Dans un communiqué publié le 28 mai, le Département d’État américain précise que cette enveloppe servira à soutenir les opérations humanitaires et sanitaires dans les provinces de l’Ituri, du Nord-Kivu et du Sud-Kivu, considérées comme les principales zones affectées par la flambée épidémique.
Washington affirme vouloir soutenir une riposte « globale, rapide et coordonnée » afin de contenir la maladie à sa source et limiter tout risque de propagation au-delà des frontières congolaises.
Ce nouveau financement s’inscrit dans un vaste plan d’intervention axé sur plusieurs priorités, notamment la fourniture d’équipements de protection individuelle aux personnels de santé, le renforcement de la surveillance aux frontières, l’identification des cas contacts ainsi que l’amélioration des capacités de diagnostic et de dépistage.
Sur le terrain, plusieurs organisations internationales sont déjà mobilisées pour appuyer la réponse sanitaire. L’UNICEF et le Programme alimentaire mondial (PAM) participeront à la distribution des équipements de protection destinés aux agents de première ligne.
De son côté, l’Organisation internationale pour les migrations (OIM) est chargée de renforcer les contrôles sanitaires dans les zones de transit et aux différents points d’entrée frontaliers afin de prévenir une propagation transfrontalière du virus.

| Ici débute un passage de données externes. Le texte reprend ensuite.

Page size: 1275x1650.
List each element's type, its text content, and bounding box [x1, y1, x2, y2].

La stratégie américaine prévoit également un suivi renforcé des personnes ayant été en contact avec des cas suspects ou confirmés. Des organisations comme World Vision et IMA World Health sont impliquées dans les opérations de surveillance communautaire pour casser rapidement les chaînes de transmission.

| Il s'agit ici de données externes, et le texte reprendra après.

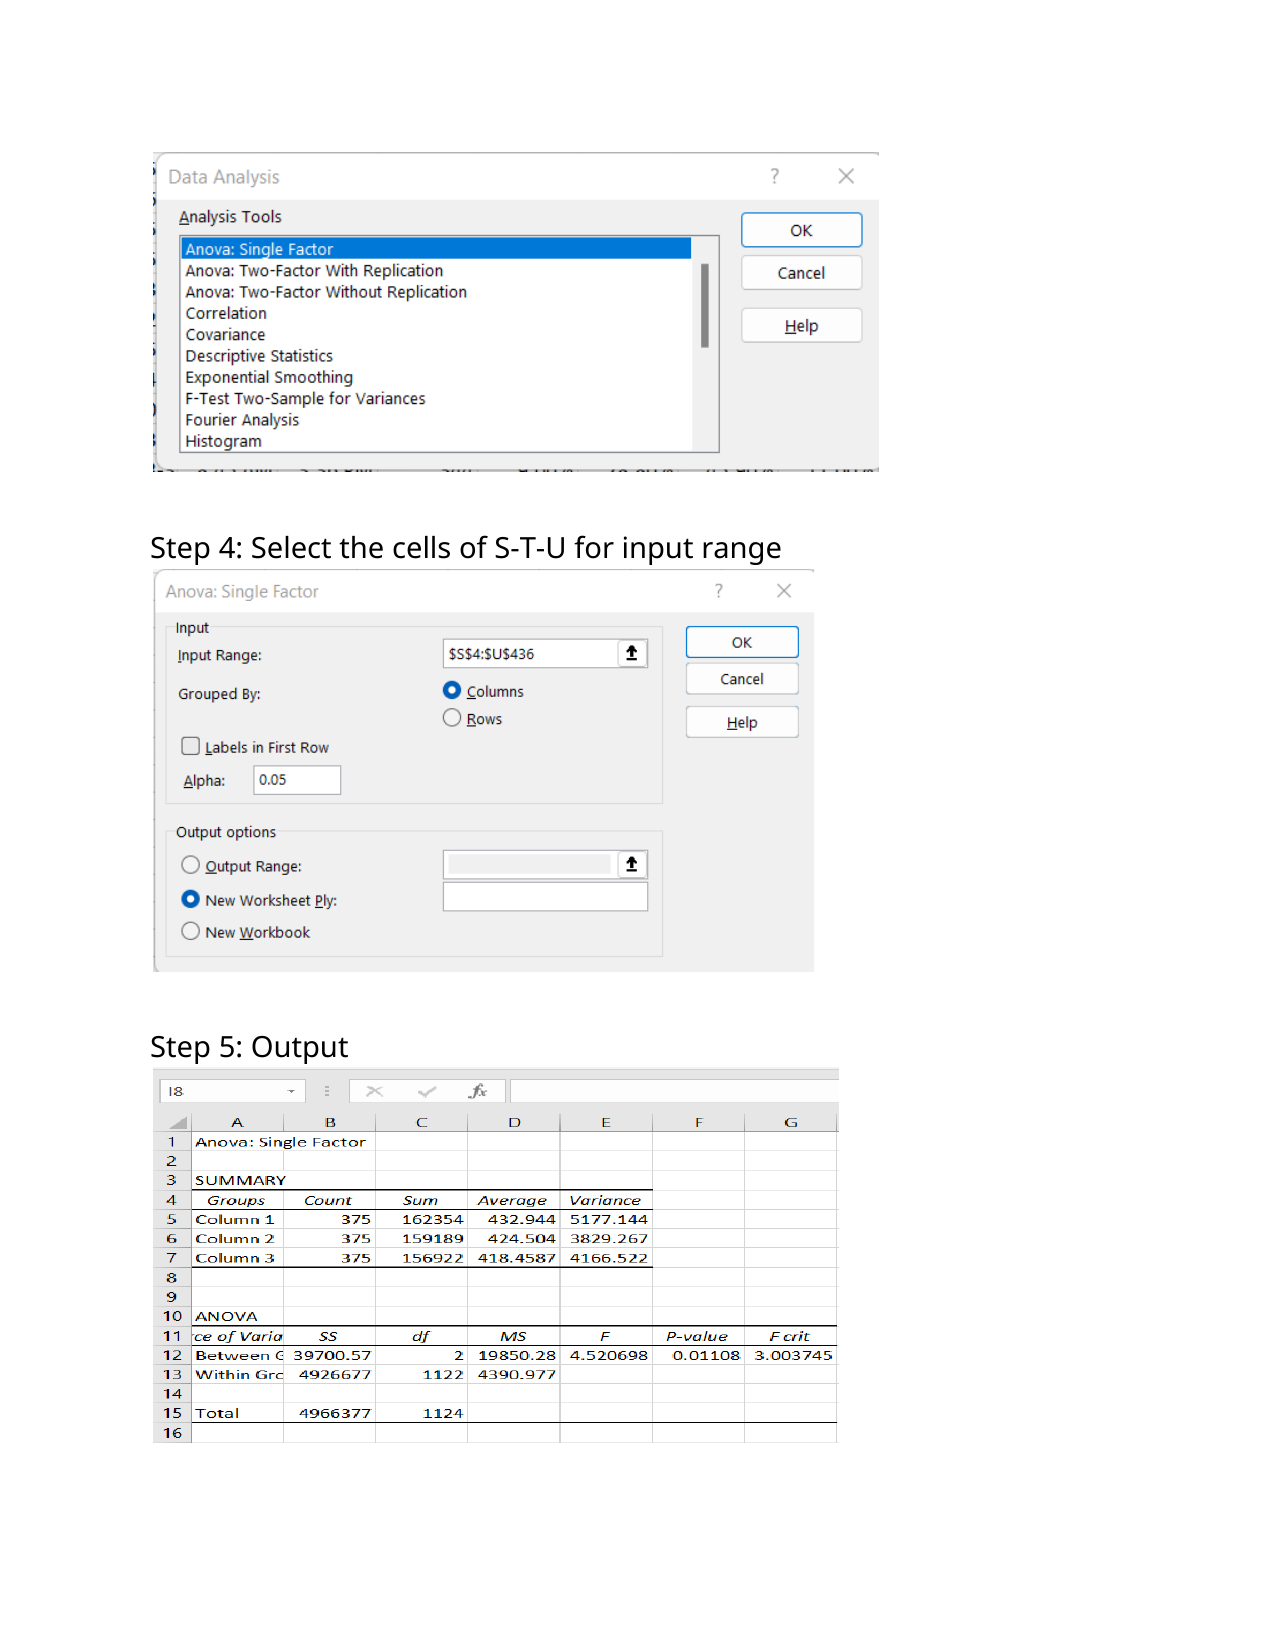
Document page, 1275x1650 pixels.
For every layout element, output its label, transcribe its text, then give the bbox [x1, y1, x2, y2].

Parallèlement, l’organisation FHI 360 travaille sur l’amélioration de la disponibilité des tests de dépistage ainsi que sur la logistique liée au transport et à l’analyse des échantillons biologiques.

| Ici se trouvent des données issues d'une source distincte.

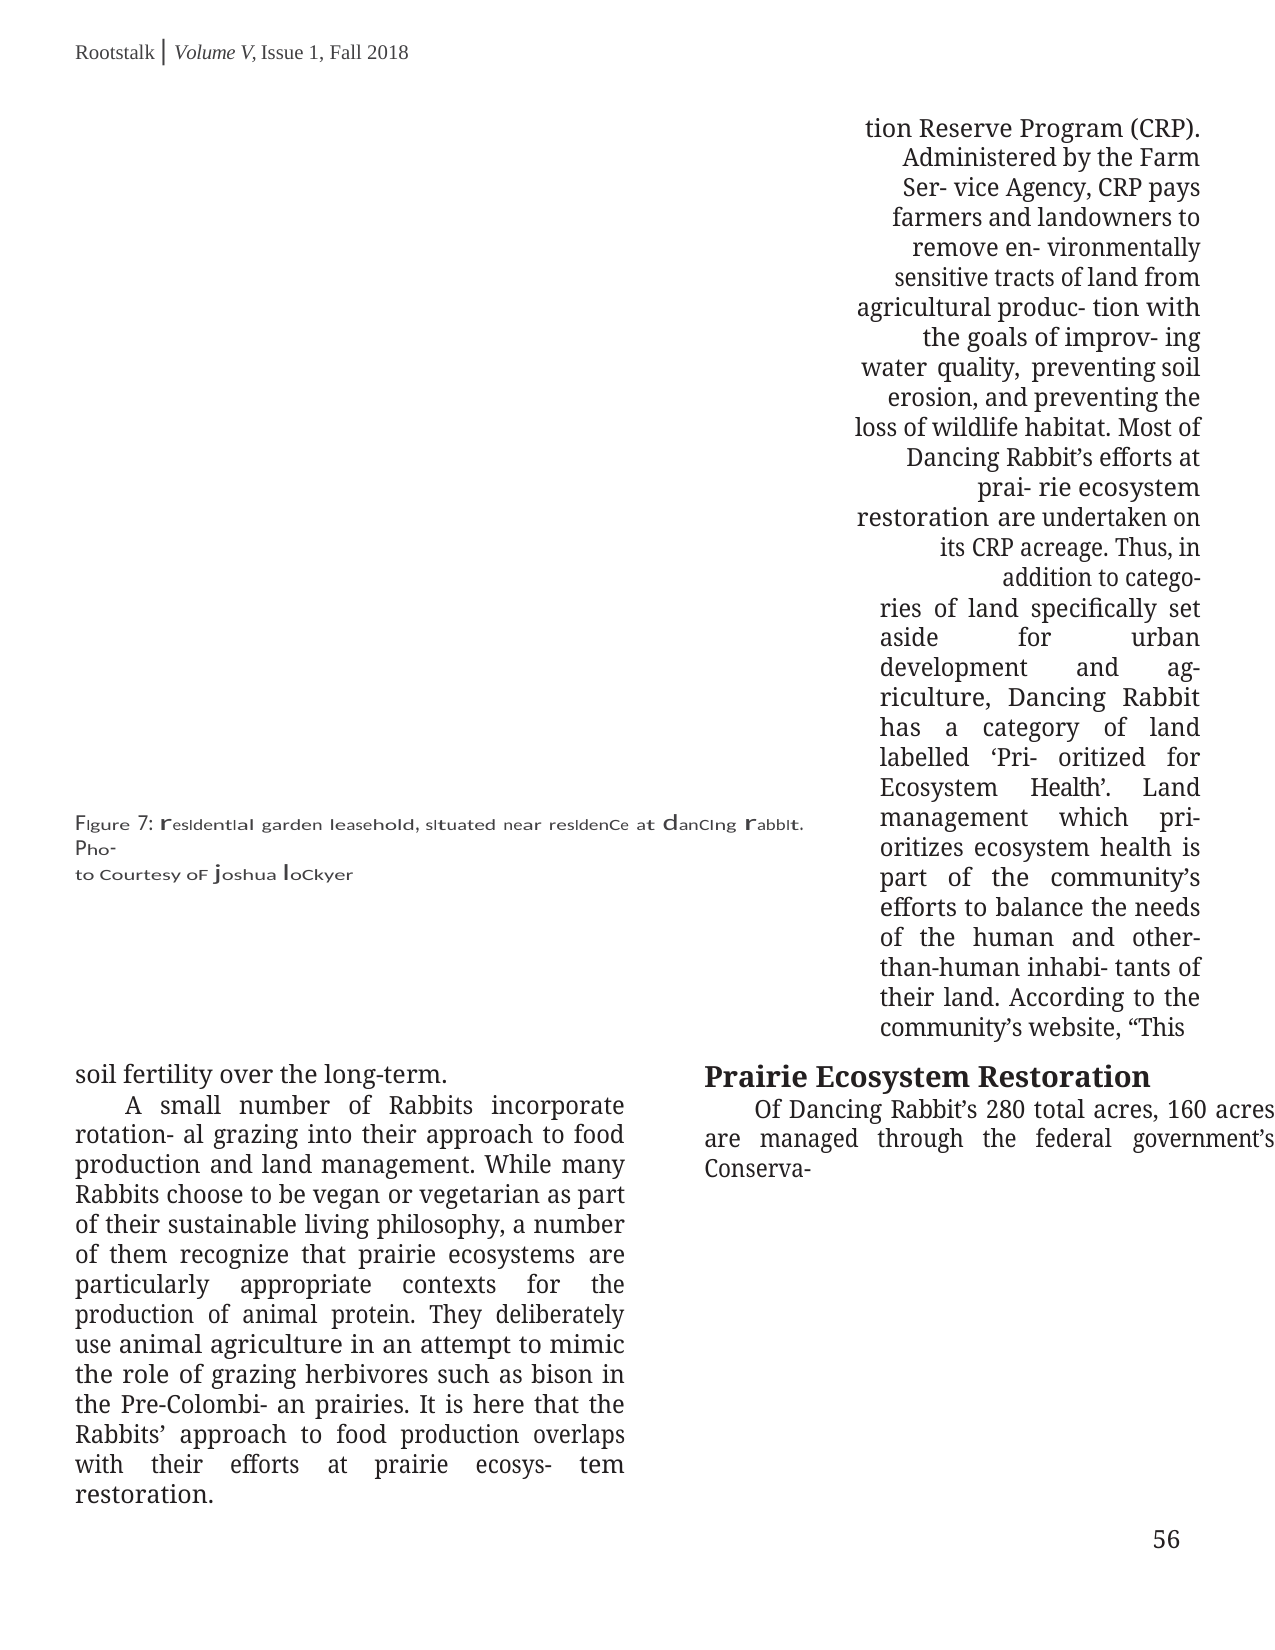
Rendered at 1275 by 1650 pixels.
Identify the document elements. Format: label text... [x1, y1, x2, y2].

subtitle Prairie Ecosystem Restoration [704, 1058, 1275, 1094]
text A small number of Rabbits incorporate rotation- al grazing into their approach to food production and land management. While many Rabbits choose to be vegan or vegetarian as part of their sustainable living philosophy, a number of them recognize that prairie ecosystems are particularly appropriate contexts for the production of animal protein. They deliberately use animal agriculture in an attempt to mimic the role of grazing herbivores such as bison in the Pre-Colombi- an prairies. It is here that the Rabbits’ approach to food production overlaps with their efforts at prairie ecosys- tem restoration. [75, 1091, 625, 1510]
text tion Reserve Program (CRP). Administered by the Farm Ser- vice Agency, CRP pays farmers and landowners to remove en- vironmentally sensitive tracts of land from agricultural produc- tion with the goals of improv- ing water quality, preventing soil erosion, and preventing the loss of wildlife habitat. Most of Dancing Rabbit’s efforts at prai- rie ecosystem restoration are undertaken on its CRP acreage. Thus, in addition to catego- [854, 114, 1200, 593]
text FIgure 7: resIdentIal garden leasehold, sItuated near resIdenCe at danCIng rabbIt. Pho- [75, 809, 843, 860]
text Of Dancing Rabbit’s 280 total acres, 160 acres are managed through the federal government’s Conserva- [704, 1095, 1275, 1185]
text ries of land specifically set aside for urban development and ag- riculture, Dancing Rabbit has a category of land labelled ‘Pri- oritized for Ecosystem Health’. Land management which pri- oritizes ecosystem health is part of the community’s efforts to balance the needs of the human and other-than-human inhabi- tants of their land. According to the community’s website, “This [879, 593, 1200, 1043]
text to Courtesy oF joshua loCkyer [75, 860, 843, 886]
text soil fertility over the long-term. [75, 1058, 550, 1089]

Avec cette nouvelle contribution, l’aide bilatérale américaine mobilisée ces derniers jours pour soutenir la riposte contre Ebola dépasse désormais les 112 millions de dollars. En complément, Washington a également engagé 50 millions de dollars supplémentaires via le Bureau des Nations unies pour la coordination des affaires humanitaires (OCHA) afin de soutenir l’installation de structures de prise en charge dans les zones touchées.
Les autorités américaines indiquent que leurs équipes collaborent déjà avec les acteurs sanitaires congolais pour renforcer les capacités de traitement et améliorer la prise en charge des patients infectés.
Cette mobilisation internationale intervient alors que l’Organisation mondiale de la Santé (OMS) a classé cette nouvelle flambée d’Ebola comme une urgence de santé publique de portée internationale.
En RDC, les autorités sanitaires assurent s’appuyer sur l’expérience acquise lors des précédentes épidémies pour tenter de contenir rapidement la propagation du virus.